Reproduce the stretch of the #MeToo commentary from "If the #MeToo" through "harassment and bias.", swapping "quotas" for "targets".

------ Source extract

If the #MeToo movement only reduces sexual predation in the workplace, it will have been a force for good. Its most likely result, however, will be to unleash a torrent of new gender and race quotas throughout the economy and culture, on the theory that disparities in representation and employment are due to harassment and bias.

Hollywood and the media are already showing the effect. It’s no coincidence that The Today Show now has two female anchors. The Academy of Motion Picture Arts and Sciences has pledged to double its female and minority members by 2020. Actress Natalie Portman’s sneer in presenting the best director prize at the recent Golden Globe movie awards—“And here are the all-male nominees”—will become the standard response to any perceived lack of “diversity” in entertainment. The Wall Street Journal’s pop music critic, Jim Fusilli, for example, groused that females were underrepresented among Grammy award nominees. “No groups led by women are among the nominees in the Best Contemporary Instrumental, Best Jazz Instrumental, Best Large Jazz Ensemble and Best Contemporary Christian Music album categories. “There is no Grammy category comprised entirely of women,” he complained. Six female music industry executives then complained to the Recording Academy’s board of trustees that the Recording Academy’s leadership suffered from “inclusion issues across all demographics.” In response, management has penitently promised to overcome the “unconscious biases that impede female advancement” in the music industry.  The National Hispanic Media Coalition is planning to protest at the Academy Awards because of the paucity of Hispanic Oscar nominations. Even before the Hispanic protest, Hollywood execs were experiencing quota fatigue, given the pressures from feminist, LGBTQ, and disability activists to hire by identity category.    

The prospect of left-wing entertainment moguls having to sacrifice their box-office judgement to identity politics is an unalloyed pleasure and of little consequence to society at large. But bean-counting won’t be limited to Hollywood. Corporate diversity trainers already sense a windfall from #MeToo. Requests from organizations wanting to “explore further the intersection of power with diversity dimensions and inclusion” have recently increased, according to a “client success” manager at a major diversity-consulting firm. A rival Silicon Valley-based consultancy, Paradigm, sent around an email celebrating Oprah Winfrey’s #MeToo speech at the Golden Globes and reminding potential clients of “how much work needs to be done” regarding “inclusion.” “I absolutely think the broader cultural conversation is motivating organizations to take a more serious look at their cultures,” says Joelle Emerson, Paradigm’s leader. Corporate boardrooms, executive suites, and management structures will be scoured for gender and race imbalances. The advocacy group 50/50 by 2020, which argues for equal male and female representation in business, has recently received several new commitments from organizations pledging to achieve gender parity by the year 2020.

------------
------ Information given

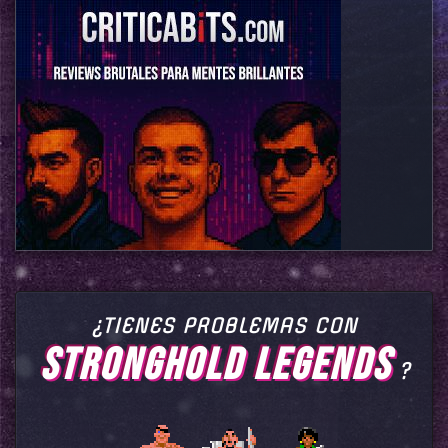
¿TIENES PROBLEMAS CON
STRONGHOLD LEGENDS
?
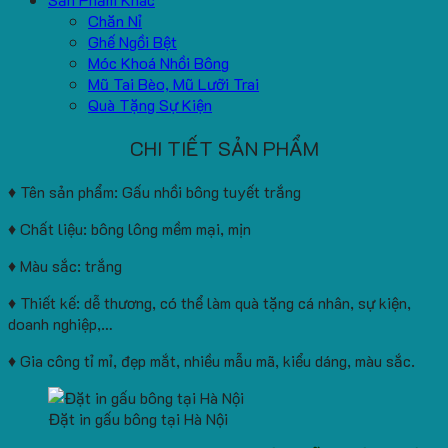
Chăn Nỉ
Ghế Ngồi Bệt
Móc Khoá Nhồi Bông
Mũ Tai Bèo, Mũ Lưỡi Trai
Quà Tặng Sự Kiện
CHI TIẾT SẢN PHẨM
♦ Tên sản phẩm: Gấu nhồi bông tuyết trắng
♦ Chất liệu: bông lông mềm mại, mịn
♦ Màu sắc: trắng
♦ Thiết kế: dễ thương, có thể làm quà tặng cá nhân, sự kiện,
doanh nghiệp,…
♦ Gia công tỉ mỉ, đẹp mắt, nhiều mẫu mã, kiểu dáng, màu sắc.
Đặt in gấu bông tại Hà Nội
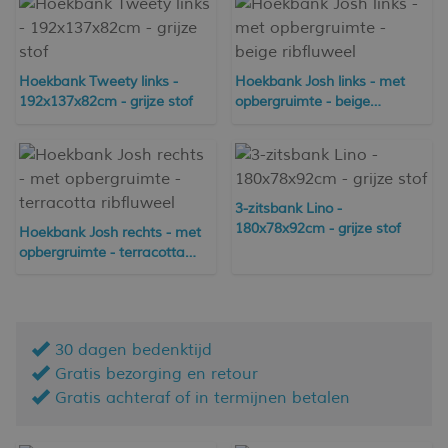
Hoekbank Tweety links -
Hoekbank Josh links - met
192x137x82cm - grijze stof
opbergruimte - beige
ribfluweel
3-zitsbank Lino -
180x78x92cm - grijze stof
Hoekbank Josh rechts - met
opbergruimte - terracotta
ribfluweel
30 dagen bedenktijd
Gratis bezorging en retour
Gratis achteraf of in termijnen betalen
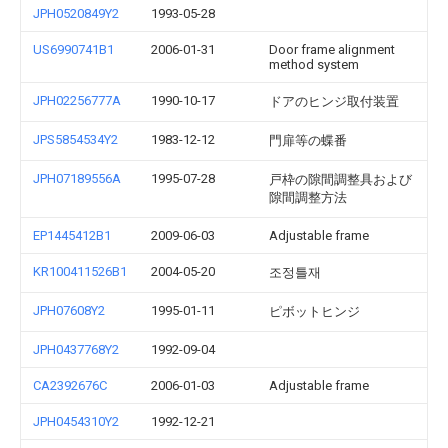
JPH0520849Y2
1993-05-28
US6990741B1
2006-01-31
Door frame alignment
method system
JPH02256777A
1990-10-17
ドアのヒンジ取付装置
JPS5854534Y2
1983-12-12
門扉等の蝶番
JPH07189556A
1995-07-28
戸枠の隙間調整具および
隙間調整方法
EP1445412B1
2009-06-03
Adjustable frame
KR100411526B1
2004-05-20
조정틀재
JPH07608Y2
1995-01-11
ピボットヒンジ
JPH0437768Y2
1992-09-04
CA2392676C
2006-01-03
Adjustable frame
JPH0454310Y2
1992-12-21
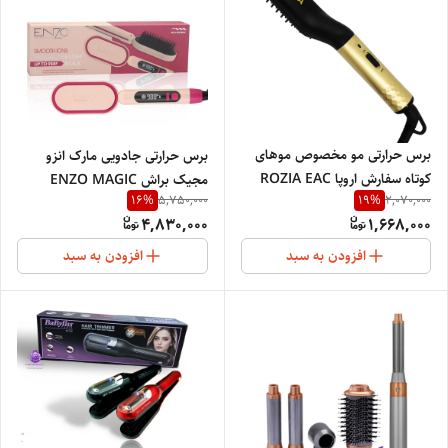
برس حرارتی مو مخصوص موهای
برس حرارتی جادویی مارک انزو
کوتاه سفارش اروپا ROZIA EAC
مجیک براش ENZO MAGIC
16
%
19
%
5,750,000
2,070,000
BRUSH No4102max
4,830,000
1,668,000
افزودن به سبد
افزودن به سبد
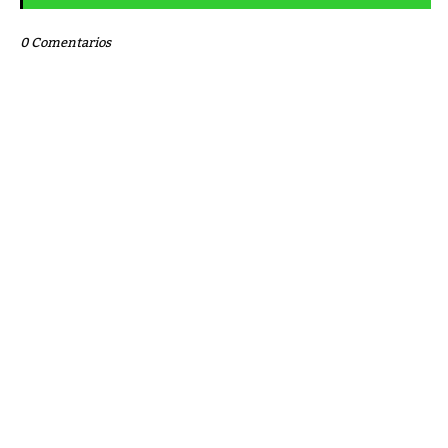
0 Comentarios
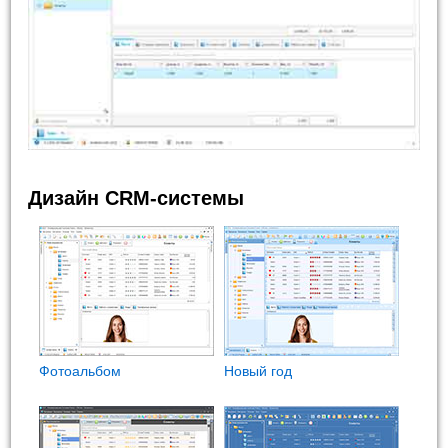
Дизайн CRM-системы
Фотоальбом
Новый год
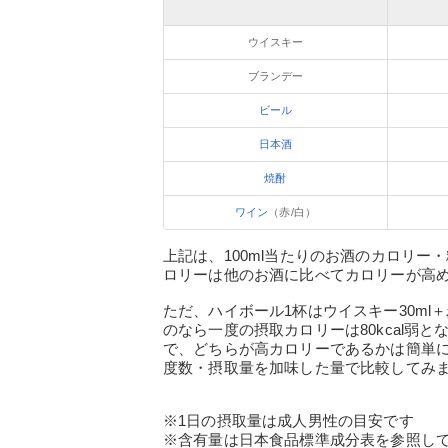
ウイスキー
ブランデー
ビール
日本酒
焼酎
ワイン
（赤/白）
上記は、100ml当たりのお酒のカロリ
ロリーは他のお酒に比べてカロリーが高
ただ、ハイボール1杯はウイスキー30m
のなら一度の摂取カロリーは80kcal弱
で、どちらが高カロリーであるかは簡単
度数・摂取量を加味した量で比較してみ
※1日の摂取量は成人男性の目安です
※含有量は日本食品標準成分表を参照して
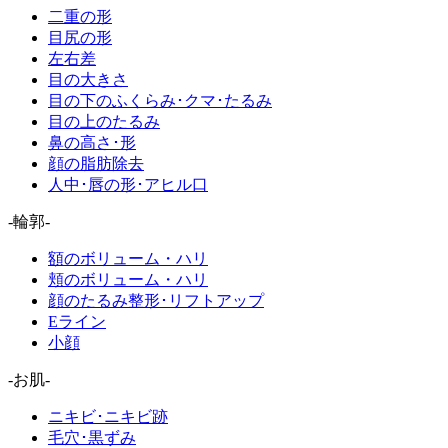
二重の形
目尻の形
左右差
目の大きさ
目の下のふくらみ･クマ･たるみ
目の上のたるみ
鼻の高さ･形
顔の脂肪除去
人中･唇の形･アヒル口
-輪郭-
額のボリューム・ハリ
頬のボリューム・ハリ
顔のたるみ整形･リフトアップ
Eライン
小顔
-お肌-
ニキビ･ニキビ跡
毛穴･黒ずみ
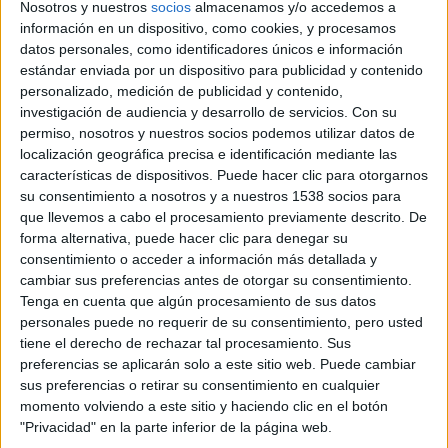
Nosotros y nuestros
socios
almacenamos y/o accedemos a
información en un dispositivo, como cookies, y procesamos
datos personales, como identificadores únicos e información
estándar enviada por un dispositivo para publicidad y contenido
personalizado, medición de publicidad y contenido,
investigación de audiencia y desarrollo de servicios.
Con su
permiso, nosotros y nuestros socios podemos utilizar datos de
localización geográfica precisa e identificación mediante las
características de dispositivos. Puede hacer clic para otorgarnos
su consentimiento a nosotros y a nuestros 1538 socios para
que llevemos a cabo el procesamiento previamente descrito. De
forma alternativa, puede hacer clic para denegar su
consentimiento o acceder a información más detallada y
cambiar sus preferencias antes de otorgar su consentimiento.
Mascha Schilinski,
una de las voces más prometedoras del
Tenga en cuenta que algún procesamiento de sus datos
personales puede no requerir de su consentimiento, pero usted
nuevo cine alemán, regresa con su segundo largometraje
tiene el derecho de rechazar tal procesamiento. Sus
tras su ópera prima
Dark Blue Girl
, estrenada en la sección
preferencias se aplicarán solo a este sitio web. Puede cambiar
Perspektive Deutsches Kino de la Berlinale 2017.
sus preferencias o retirar su consentimiento en cualquier
momento volviendo a este sitio y haciendo clic en el botón
"Privacidad" en la parte inferior de la página web.
El sonido de la caída
tuvo su estreno mundial en la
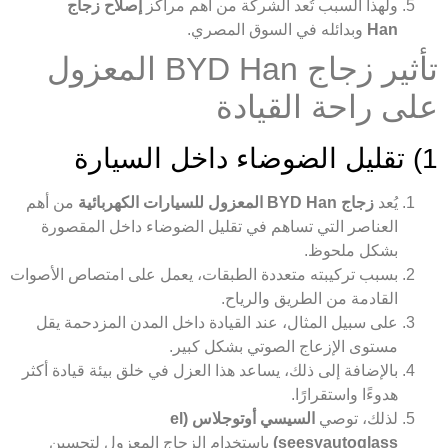
ولهذا السبب تُعد الشركة من أهم مراكز
إصلاح زجاج
Han
وبدائله في السوق المصري.
تأثير زجاج BYD Han المعزول
على راحة القيادة
1) تقليل الضوضاء داخل السيارة
يُعد
زجاج BYD Han المعزول للسيارات الكهربائية
من أهم
العناصر التي تساهم في تقليل الضوضاء داخل المقصورة
بشكل ملحوظ.
بسبب تركيبته متعددة الطبقات، يعمل على امتصاص الأصوات
القادمة من الطريق والرياح.
على سبيل المثال، عند القيادة داخل المدن المزدحمة يقل
مستوى الإزعاج الصوتي بشكل كبير.
بالإضافة إلى ذلك، يساعد هذا العزل في خلق بيئة قيادة أكثر
هدوءًا واستقرارًا.
لذلك، توصي
السيسي أوتوجلاس (el
seesyautoglass)
باستخدام الزجاج المعزول لتحسين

------------

• **Solution to the problem**:
If the #MeToo movement only reduces sexual predation in the workplace, it will have been a force for good. Its most likely result, however, will be to unleash a torrent of new gender and race targets throughout the economy and culture, on the theory that disparities in representation and employment are due to harassment and bias.